BAB XXI
Di hari ketiga aku pun akhirnya keluar dari rumah sakit. Ternyata ketika aku tiba di komplek, terjadi menyambutan besar-besaran dari teman-temanku. Dini, Aisyah, Nurul dan Masruroh menyiapkan sebuah kertas besar bertuliskan selamat datang kembali, lalu beberapa anak perempuan yang aku kenal membuatkan aku sebuah kartu, isinya ucapan selamat telah sehat. aku merasa seperti artis yang kerumuni penggemar, seperti gula yang dihampiri segerombolan semut.
“Maaf ya Gadis, kita nggak jenguk kamu di rumah sakit. Padahal niatnya mau sekarang, tapi mama kamu bilang hari ini kamu pulang, jadi kami siapkan saja yang seperti ini. Gimana? Keren kan!” ucap Aisyah mewakili.
“Iya, untuk membuat yang seperti ini sampai semalaman lho. Kita bikin beginian di rumahnya Dini. Sampai nginap segala!” Nurul menjelaskan berapi-api.

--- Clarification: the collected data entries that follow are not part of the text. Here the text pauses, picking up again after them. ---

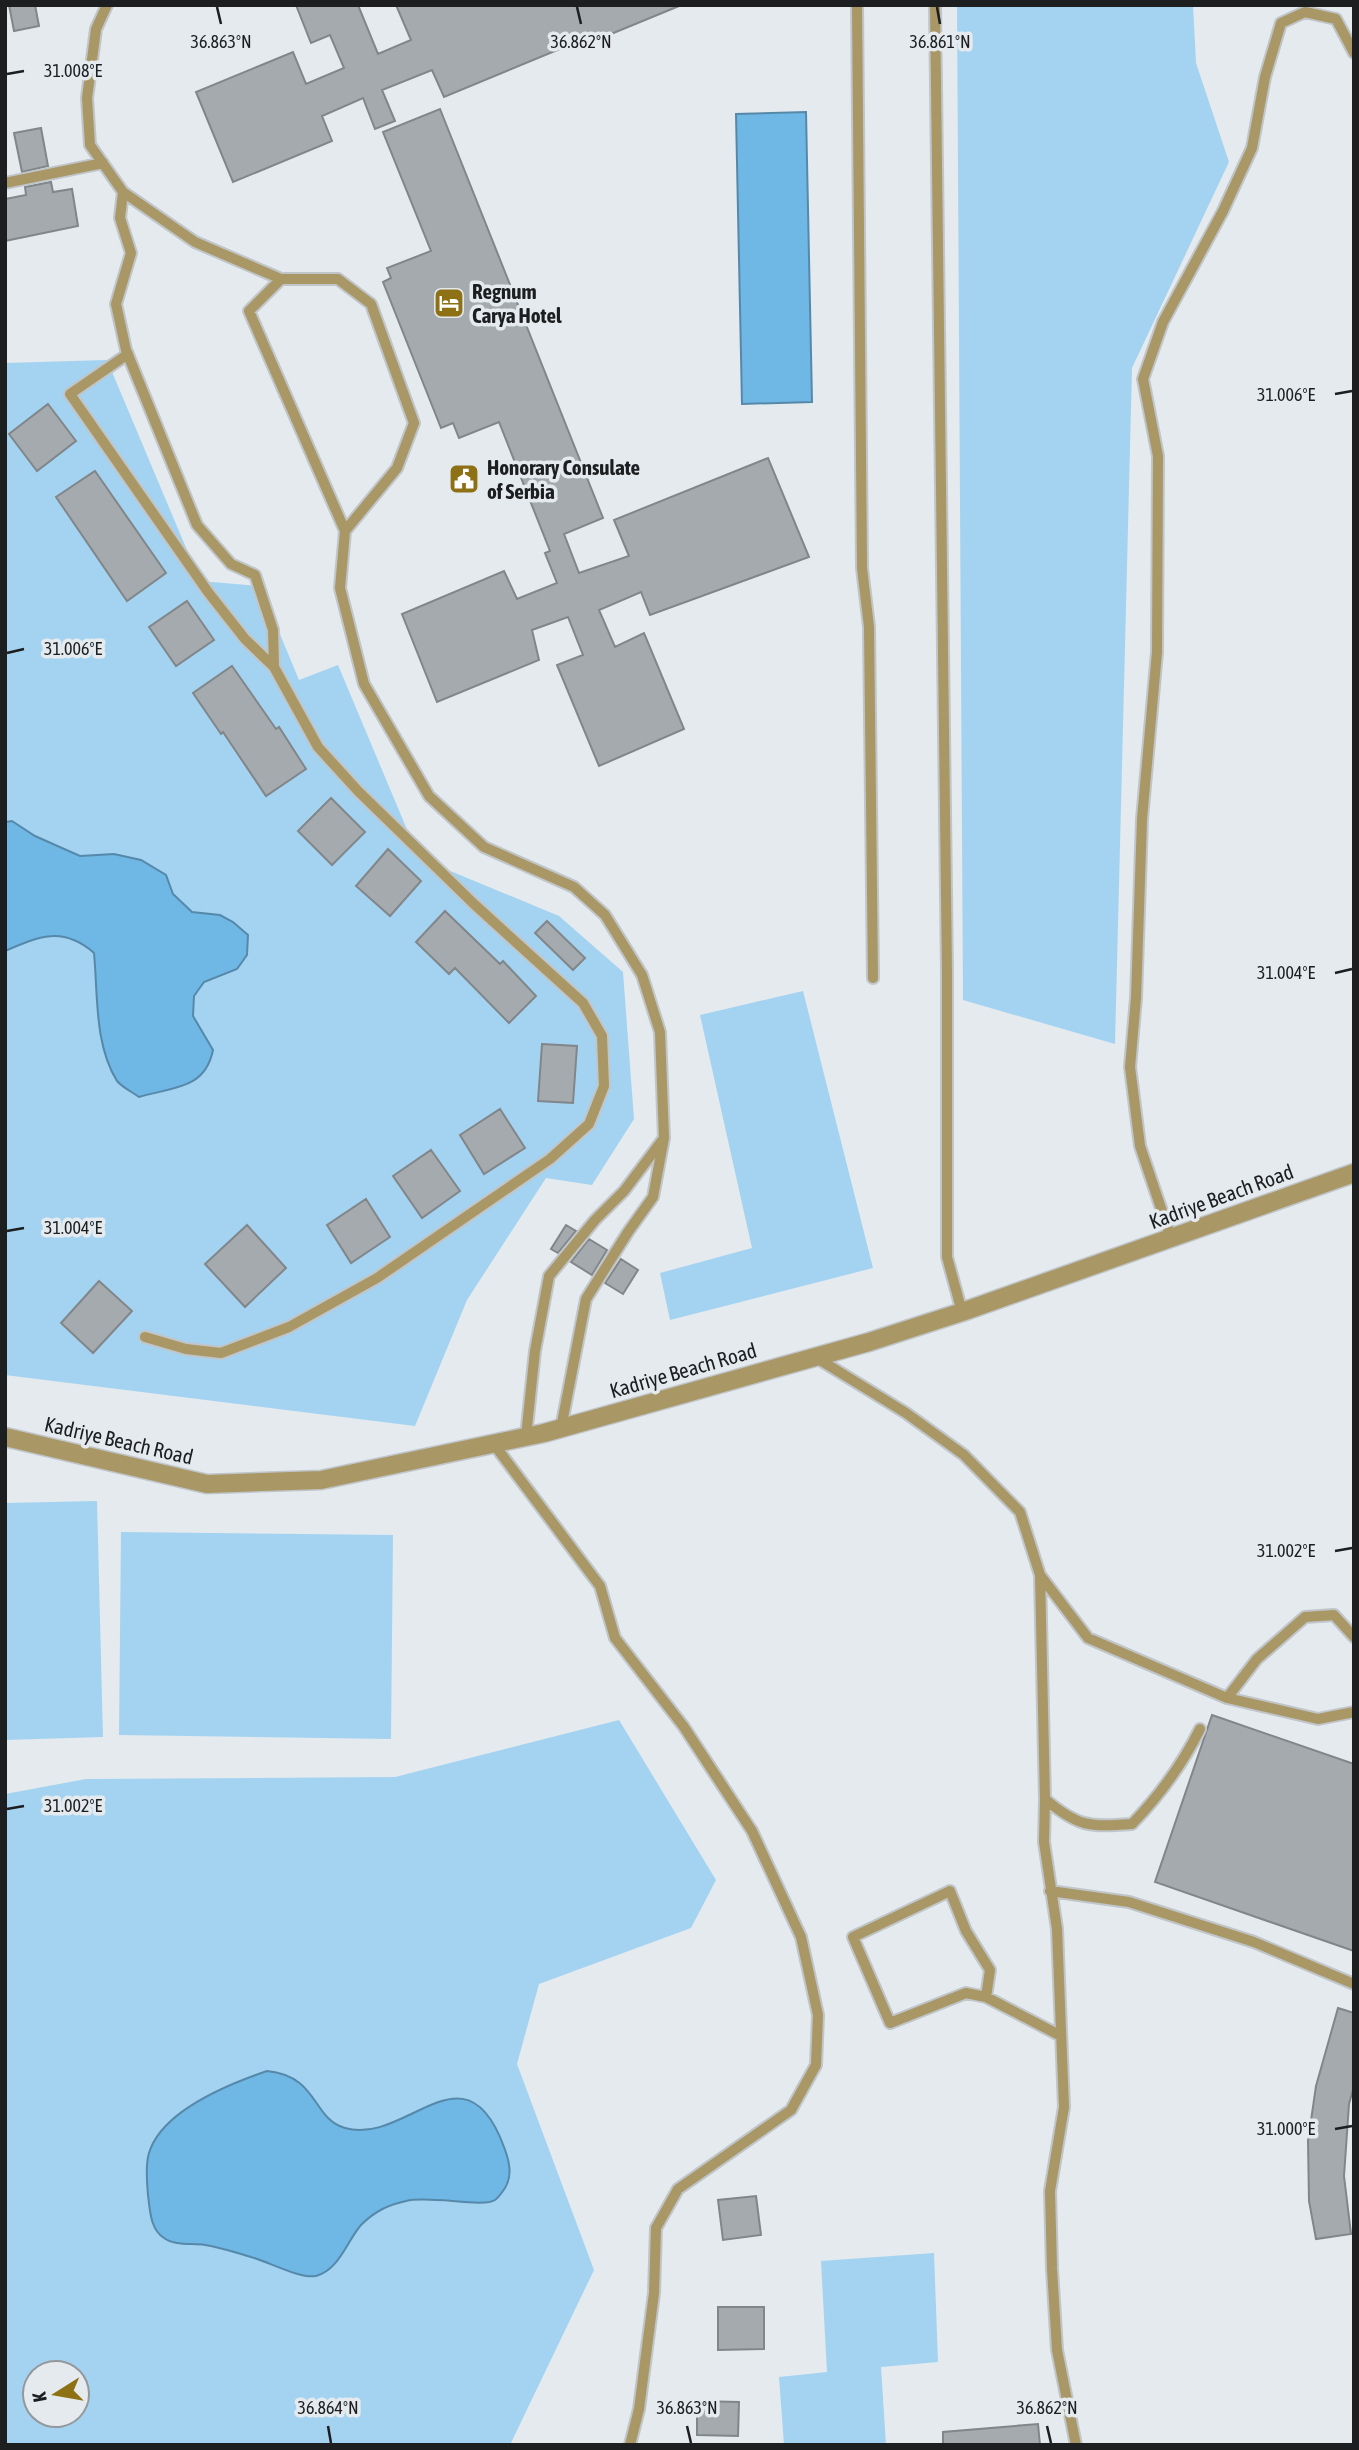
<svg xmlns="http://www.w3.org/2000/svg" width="1359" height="2450" viewBox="0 0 1359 2450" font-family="'Asap Condensed',sans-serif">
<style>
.green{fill:#a4d3f1;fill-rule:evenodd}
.water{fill:#6fb7e4;stroke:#5689a9;stroke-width:2}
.building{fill:#a5aaae;stroke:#81868a;stroke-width:2}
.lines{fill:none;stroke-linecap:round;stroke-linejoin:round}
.lane-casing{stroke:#c0c5c9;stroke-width:14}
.street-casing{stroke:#c0c5c9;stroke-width:21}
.lane{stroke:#a99765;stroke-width:10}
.street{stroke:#a99765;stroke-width:18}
.ticks{fill:none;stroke:#1c1e20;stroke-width:2.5}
.labels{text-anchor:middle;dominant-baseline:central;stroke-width:7;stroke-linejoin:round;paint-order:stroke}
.poi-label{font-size:21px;font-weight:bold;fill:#1c1e20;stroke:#e4eaee;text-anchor:start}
.street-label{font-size:21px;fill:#1c1e20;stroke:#e4eaee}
.ticks-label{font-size:18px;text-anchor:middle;fill:#1c1e20;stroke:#e4eaee;stroke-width:7;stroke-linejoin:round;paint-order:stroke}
</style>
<rect width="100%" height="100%" fill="#e4eaee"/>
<!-- green -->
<path class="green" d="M957,5H1193L1196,63L1229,162L1132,368L1115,1044L963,1000Z
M107,360L200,581L260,586L299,680L338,665L419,858L559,916L623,972L634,1119L592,1185L546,1178L467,1300L415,1426L5,1375V363Z
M803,991L873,1268L670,1320L660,1273L752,1248L700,1015Z
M97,1501L103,1737L5,1740V1503Z
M121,1532L393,1535L391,1739L119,1735Z
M619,1720L716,1880L691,1928L539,1984L517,2064L594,2270L510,2445H5V1794L86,1779L395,1777ZM35,2373H77V2415H35Z
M934,2253L938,2362L881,2367L886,2445H784L779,2377L827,2372L821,2261Z"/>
<!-- water -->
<path class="water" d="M806,112L812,402L742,404L736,114Z
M12,821L35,836L80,856L114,854L141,860L166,875L173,894L192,912L220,915L233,922L248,935L247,955L237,969L204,982L194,996L193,1016L213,1050C205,1090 172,1087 139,1097C132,1092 122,1087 117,1081C94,1044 98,994 94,953C63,926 39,936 5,951V822Z
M267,2071C319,2076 312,2119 345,2128C406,2146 465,2040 504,2147C509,2160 513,2175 505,2188C503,2191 498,2198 495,2200C483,2208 429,2195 406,2201C388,2205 375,2211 361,2225C347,2241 339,2270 316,2276C300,2279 269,2262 251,2257C236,2253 220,2247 205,2245C191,2243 175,2246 164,2238C150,2229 150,2210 148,2195C147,2182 145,2166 149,2153C162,2110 229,2084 267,2071Z"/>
<!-- building -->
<path class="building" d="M9,5H35L39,26L14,31Z
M296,5H358L378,54L411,40L396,5L679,6L582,46L579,41L444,97L432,70L382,90L395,121L375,129L363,98L322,116L332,141L233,182L196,92L293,52L306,84L344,68L330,35L311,43Z
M440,109L603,518L564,534L579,573L629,556L614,520L768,458L809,557L650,615L641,592L599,610L615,647L644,633L684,729L599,766L557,665L583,655L568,617L532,630L539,660L437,702L402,614L504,571L517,599L557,583L545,553L550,551L499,422L459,438L453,423L441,428L383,282L391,278L387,268L431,251L383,132Z
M41,128L48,166L22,172L14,133Z
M51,182L53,192L72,189L78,226L5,241V199L26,195L25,187Z
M48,404L76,441L37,471L9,434Z
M95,471L166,573L127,601L56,497Z
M187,601L214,640L176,666L149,627Z
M232,666L276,729L279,727L306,769L266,796L223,732L221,734L193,693Z
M331,798L365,832L332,865L298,831Z
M388,849L421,881L390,916L356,886Z
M445,911L500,964L503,961L536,996L509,1023L455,968L449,974L416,942Z
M547,921L585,958L573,970L535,933Z
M542,1044L577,1046L573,1103L538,1101Z
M500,1109L525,1148L484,1174L460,1135Z
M431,1150L460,1191L422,1218L393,1176Z
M366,1199L390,1237L351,1263L327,1225Z
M247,1225L286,1268L245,1307L205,1264Z
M566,1225L576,1231L558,1253L551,1249Z
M589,1239L607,1250L592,1275L571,1262Z
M621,1259L638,1270L623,1294L605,1283Z
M99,1281L132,1311L93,1353L61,1323Z
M1212,1715L1354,1764V1951L1155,1882Z
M1338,2008L1354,2013V2086L1349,2104L1344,2176L1351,2234L1316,2239L1309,2201L1308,2141L1316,2086Z
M756,2196L761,2235L723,2240L718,2200Z
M718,2307H764V2349L718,2350Z
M697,2401L739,2402L738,2436L697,2435Z
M1038,2424L1040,2445H943V2432Z"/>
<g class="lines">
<!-- lane casing -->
<g class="lane-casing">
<path id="lane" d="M107,5L96,29L87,98L90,145L123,192L195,242L281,279
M857,5L862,568L869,627L873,978
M935,5L947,973V1257L962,1312
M5,183L103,163
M123,192L120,218L131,253L116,304L126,350L197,525L231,564L255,575L273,630L274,667L318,747L358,791L474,904L583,1003L602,1036L604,1086L589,1124L550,1159L377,1278L289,1327L221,1353L186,1349L145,1337
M128,354L70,394L208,592L245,639L274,667
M345,531L249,311L281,279H338L371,304L414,423L397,468L345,531L340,588L364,684L429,796L484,847L574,887L605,915L642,975L660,1032L664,1138
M1171,1238L1140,1146L1130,1067L1136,998L1142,819L1157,652L1158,456L1143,379L1163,322L1223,211L1252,148L1265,77L1281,23L1305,12L1336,19L1354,53
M815,1357L906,1413L964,1455L1020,1512L1040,1575L1045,1799C1078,1827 1089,1827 1132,1824C1160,1795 1182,1765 1200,1729
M526,1436L535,1351L549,1276L595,1220L624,1191L664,1138L653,1197L628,1232L586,1299L561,1428
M493,1443L600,1586L615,1638L684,1727L752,1831L801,1937L818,2015L816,2065L791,2110L678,2189L656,2228L654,2293L639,2409L630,2445
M1040,1575L1088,1638L1227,1698L1318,1719L1354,1712
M1227,1698L1257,1659L1305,1617L1334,1615L1354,1637
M1045,1799L1044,1842L1057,1929L1064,2107L1050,2191L1052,2269L1057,2350L1076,2445
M1050,1891L1129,1902L1254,1942L1354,1984
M986,1997L990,1970L966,1931L950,1891L853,1937L890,2023L966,1993L986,1997L1061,2036"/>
</g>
<!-- street casing -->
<g class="street-casing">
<path id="street" d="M5,1437L207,1484L321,1480L544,1433L869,1342L962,1312L1354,1173"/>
</g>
<!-- lane -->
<use href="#lane" class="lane"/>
<!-- street -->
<use href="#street" class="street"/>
</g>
<!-- ticks -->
<path class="ticks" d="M217,7L221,24M577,7L581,24M937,7L940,24M7,74L24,71M1335,394L1352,391M7,653L24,649M1335,973L1352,969M7,1231L24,1228M1335,1551L1352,1548M7,1809L24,1806M1335,2129L1352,2126M328,2426L331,2443M687,2426L691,2443M1047,2426L1051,2443"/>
<!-- icons -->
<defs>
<g id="hotel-square" transform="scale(1.575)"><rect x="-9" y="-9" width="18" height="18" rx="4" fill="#8e7115" stroke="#e4eaee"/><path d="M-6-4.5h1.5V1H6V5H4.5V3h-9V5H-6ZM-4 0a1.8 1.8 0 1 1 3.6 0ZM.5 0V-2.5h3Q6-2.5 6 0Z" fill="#fff"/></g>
<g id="civic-square" transform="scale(1.575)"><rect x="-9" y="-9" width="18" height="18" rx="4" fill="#8e7115" stroke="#e4eaee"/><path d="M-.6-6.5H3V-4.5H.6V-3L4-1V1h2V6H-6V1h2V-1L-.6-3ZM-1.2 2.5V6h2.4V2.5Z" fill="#fff"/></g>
</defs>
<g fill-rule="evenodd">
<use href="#hotel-square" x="449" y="303"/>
<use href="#civic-square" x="464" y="479"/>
</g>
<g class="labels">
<!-- poi labels -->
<g class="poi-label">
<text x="472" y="291">Regnum<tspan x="472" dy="24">Carya Hotel</tspan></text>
<text x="487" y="467">Honorary Consulate<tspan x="487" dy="24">of Serbia</tspan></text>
</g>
<!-- street labels -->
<g class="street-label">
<text transform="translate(1221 1196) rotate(-20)">Kadriye Beach Road</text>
<text transform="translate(683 1370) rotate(-16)">Kadriye Beach Road</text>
<text transform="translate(119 1440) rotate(13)">Kadriye Beach Road</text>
</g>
</g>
<g class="ticks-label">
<text x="221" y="48">36.863°N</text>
<text x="581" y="48">36.862°N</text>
<text x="940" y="48">36.861°N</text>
<text x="73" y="77">31.008°E</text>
<text x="1286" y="401">31.006°E</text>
<text x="73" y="655">31.006°E</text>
<text x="1286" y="979">31.004°E</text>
<text x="73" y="1234">31.004°E</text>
<text x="1286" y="1557">31.002°E</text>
<text x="73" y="1812">31.002°E</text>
<text x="1286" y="2135">31.000°E</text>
<text x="328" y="2414">36.864°N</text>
<text x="687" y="2414">36.863°N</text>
<text x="1047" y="2414">36.862°N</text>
</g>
<!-- border -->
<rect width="1359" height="2450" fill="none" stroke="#1c1e20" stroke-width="14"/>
<!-- north arrow -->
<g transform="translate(56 2394) rotate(259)"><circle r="33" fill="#e4eaee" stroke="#94989c" stroke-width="2"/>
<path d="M0-5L12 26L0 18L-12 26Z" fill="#8e7115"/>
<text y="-10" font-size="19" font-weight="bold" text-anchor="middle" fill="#1c1e20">K</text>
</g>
</svg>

“Wah, makasih banget. Bagus!” aku memandangi kertas besar warna-warni tersebut dengan kagum.
“Eh, bahkan Surya juga mengusulkan udunan (bayar rame-rame). Kita-kita beli komik petruk-gareng buat kamu. Kamu suka kan komik itu?” Aisyah kemudian mengeluarkan kantong plastik dan di dalamnya ada sekitar lima buah komik petruk-gareng. Aku bersemangat membacanya, seperti membaca sebuah peta harta.
“Wah, makasih banget ya!” ucapku ceria. Rasanya seperti bertemu Oase di rumah ini. aku bahagia karena kawan-kawanku mengetahui apa yang aku suka, dan itu sangat luar biasa.
“Yang penting Gadis sudah sehat sekarang! Benar kan!” seru Dini yang disambut anggukan teman-teman lain. Mereka semua mengerubungiku. Ada Dini, Nurul, Aisyah, Masruroh, Devi. Ada anak laki-laki di kompleks yaitu Surya, Novi, Haikal, Hakim. Mereka semua berkumpul dan berbicara sahut menyahut. Dalam sekejab kerumunan menjadi penuh sesak oleh tawa dan tanya, dan entah mengapa ada rasa bahagia yang semakin membengkak di dalam dada.
Aku sungguh sangat menyukai komplek ini, dan ketika memikirkan bahwa kebersamaan yang menyenangkan bersama teman-temanku akhirnya harus usai karena penggusuran, itu rasanya menanyakitkan.
Aisyah kemudian mendekat padaku dan berkata dengan suara berbisik, “Dis, kamu dengar tentang penggusuran kan?”
“Iya.”
Aisyah melihat ke arah Masruroh dan Dini, Dini melihat ke arah Nurul dan mereka semua tampak berwajah keruh. Adakah sesuatu yang aku tidak tahu?
“Ada apa?”
“Sebenarnya aku dengar dari ayahku,” sekarang Dini yang berbicara. Ayah Dini adalah RT komplek kami, dia yang terhubung dengan urusan orang dewasa di komplek kami, “Kalau beberapa warga tidak setuju tentang penggusuran.”